### YOUR OBJECTIVE
Gather every line in the rows below that contains the string "Playwright".

(Collected data)
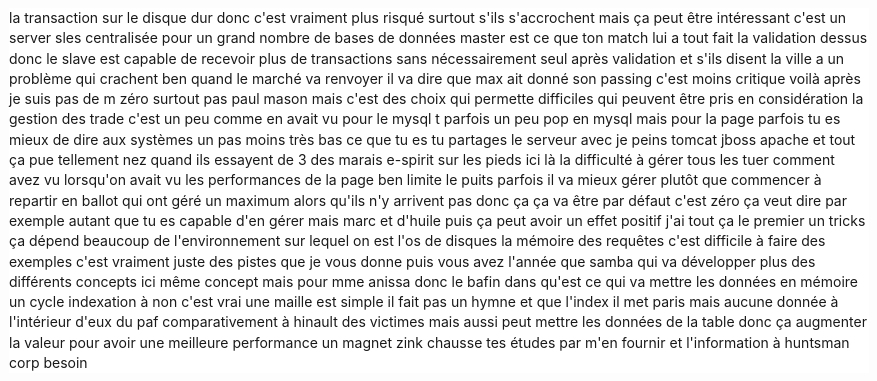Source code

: la transaction sur le disque dur donc
c'est vraiment plus risqué surtout s'ils
s'accrochent mais ça peut être
intéressant c'est un server sles
centralisée pour un grand nombre de
bases de données master est ce que ton
match lui a tout fait la validation
dessus donc le slave est capable de
recevoir plus de transactions sans
nécessairement seul après validation
et s'ils disent la ville a un problème
qui crachent ben quand le marché va
renvoyer il va dire que max ait donné
son passing
c'est moins critique voilà après je suis
pas de m zéro surtout pas paul mason
mais c'est des choix qui permette
difficiles qui peuvent être pris en
considération
la gestion des trade
c'est un peu comme en avait vu pour le
mysql t parfois un peu pop en mysql mais
pour la page parfois tu es mieux de dire
aux systèmes un pas moins très bas ce
que tu es tu partages le serveur avec je
peins tomcat jboss apache et tout ça pue
tellement nez quand ils essayent de 3
des marais e-spirit sur les pieds ici là
la difficulté à gérer tous les tuer
comment avez vu lorsqu'on avait vu les
performances de la page ben limite le
puits parfois il va mieux gérer plutôt
que commencer à repartir en ballot qui
ont géré un maximum alors qu'ils n'y
arrivent pas donc ça ça va être par
défaut c'est zéro ça veut dire par
exemple autant que tu es capable d'en
gérer mais marc et d'huile puis ça peut
avoir un effet positif
j'ai tout ça le premier un tricks ça
dépend beaucoup de l'environnement sur
lequel on est l'os de disques la mémoire
des requêtes
c'est difficile à faire des exemples
c'est vraiment juste des pistes que je
vous donne
puis vous avez l'année que samba qui va
développer plus des différents concepts
ici même concept mais pour mme anissa
donc le bafin dans qu'est ce qui va
mettre les données en mémoire un cycle
indexation à non c'est vrai une maille
est simple il fait pas un hymne et que
l'index
il met paris mais aucune donnée à
l'intérieur d'eux
du paf comparativement à hinault des
victimes mais aussi peut mettre les
données de la table donc ça augmenter la
valeur pour avoir une meilleure
performance
un magnet zink chausse tes études par
m'en fournir et l'information à huntsman
corp besoin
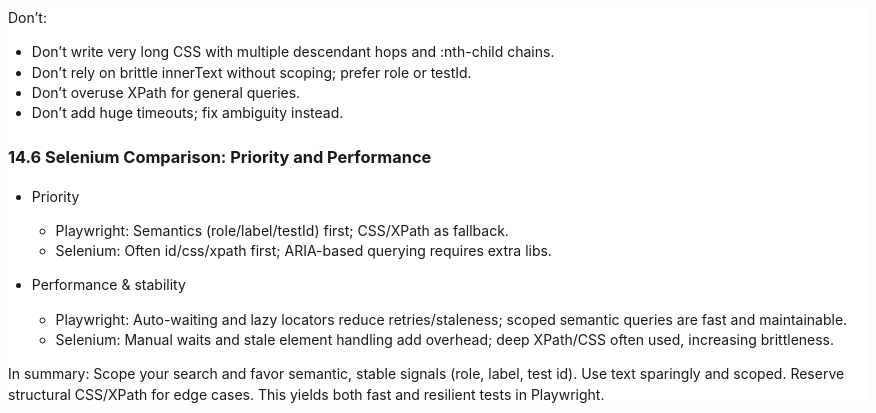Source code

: Don’t:

- Don’t write very long CSS with multiple descendant hops and :nth-child chains.
- Don’t rely on brittle innerText without scoping; prefer role or testId.
- Don’t overuse XPath for general queries.
- Don’t add huge timeouts; fix ambiguity instead.

### 14.6 Selenium Comparison: Priority and Performance

- Priority
  - Playwright: Semantics (role/label/testId) first; CSS/XPath as fallback.
  - Selenium: Often id/css/xpath first; ARIA-based querying requires extra libs.

- Performance & stability
  - Playwright: Auto-waiting and lazy locators reduce retries/staleness; scoped semantic queries are fast and
    maintainable.
  - Selenium: Manual waits and stale element handling add overhead; deep XPath/CSS often used, increasing brittleness.

In summary: Scope your search and favor semantic, stable signals (role, label, test id). Use text sparingly and scoped.
Reserve structural CSS/XPath for edge cases. This yields both fast and resilient tests in Playwright.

### EXERCISE OUTPUT
  - Playwright: Semantics (role/label/testId) first; CSS/XPath as fallback.
  - Playwright: Auto-waiting and lazy locators reduce retries/staleness; scoped semantic queries are fast and
Reserve structural CSS/XPath for edge cases. This yields both fast and resilient tests in Playwright.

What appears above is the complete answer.